The experiment-based data can be imported from a excel file which supports by readxl package. expDB is case-insensitive. The Australia style should be used for all date related fields (dd/mm/yyyy).

Traits

The processes of plant growth and development can be classified into several hierarchical levels, e.g. biosphere, ecosystem or cropping system, field or plot, whole plant, plant organ, cell, molecule, atom, and subatomic particle (Hodges 1991). We could collect data from field, plant, organ in an agricultural experiment. The values in the higher levels can be derived from lower levels. In most cases, we don’t directly record data in levels above, but through specific protocol. These observations are used to derive values in other levels. For example, population is converted from the establishment counts; dry weights of leaves, stems, and heads are converted from quadrat harvest. An extra level, measurement is added into the convention.

Levels	Prefix	Example
Field	F_	F_StemNumber
Plant	P_	P_StemNumber
Organ	O_	O_LeafArea
Measurement	M_	M_DryWeightGreenLeaf

A list of traits are provided in the released version of expDB.

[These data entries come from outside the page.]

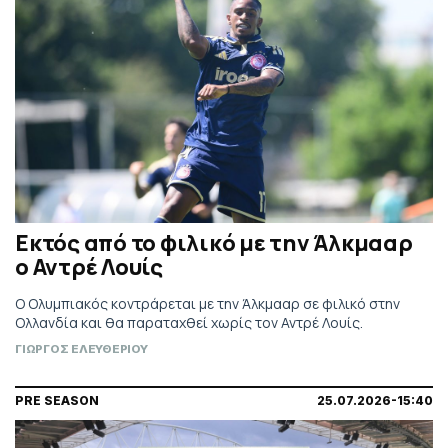
Εκτός από το φιλικό με την Άλκμααρ
ο Αντρέ Λουίς
Ο Ολυμπιακός κοντράρεται με την Άλκμααρ σε φιλικό στην
Ολλανδία και θα παραταχθεί χωρίς τον Αντρέ Λουίς.
ΓΙΩΡΓΟΣ ΕΛΕΥΘΕΡΙΟΥ
PRE SEASON
25.07.2026-15:40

Extraction of observations from datasets

The low level function dbGetPhenotype is provided to extract the raw observations from database. Some traits can be observed or calculated from other traits.

Population

The plant population (F_Population) is defined as the number of plants in unit area. F_Population is retrived from database, then calculated from measurement establishment count (M_EstablishmentCount) and row spacing (RowSpacing). The density is assumed to equal to population if none of above traits are specified in the database.

Final leaf number

Final leaf number (O_FinalLeafNumber) is defined as the total completed leaf number of a fertile stem after head emergence (main stem and tillers). O_FinalLeafNumber is retrived from database, then calculated from Haun Index. Huan Index is assumed the full expanded flag leaf is recorded. Consequently the maximum integer value in the observations is treated as the O_FinalLeafNumber.

Stem/tiller numbers for field and plant

The stem/tiller numbers are defined as the number stems/tillers per unit area and per plant. The relationships among 4 traits are as follows.

$P\_StemNumber = P\_TillerNumber + 1$ $F\_StemNumber = P\_StemNumber \times F\_Population$ $F\_TillerNumber = P\_TillerNumber \times F\_Population$ $F\_StemNumber = (P\_TillerNumber + 1) \times F\_Population$

The stem/tiller numbers are retrived from observations, then calculated by other traits.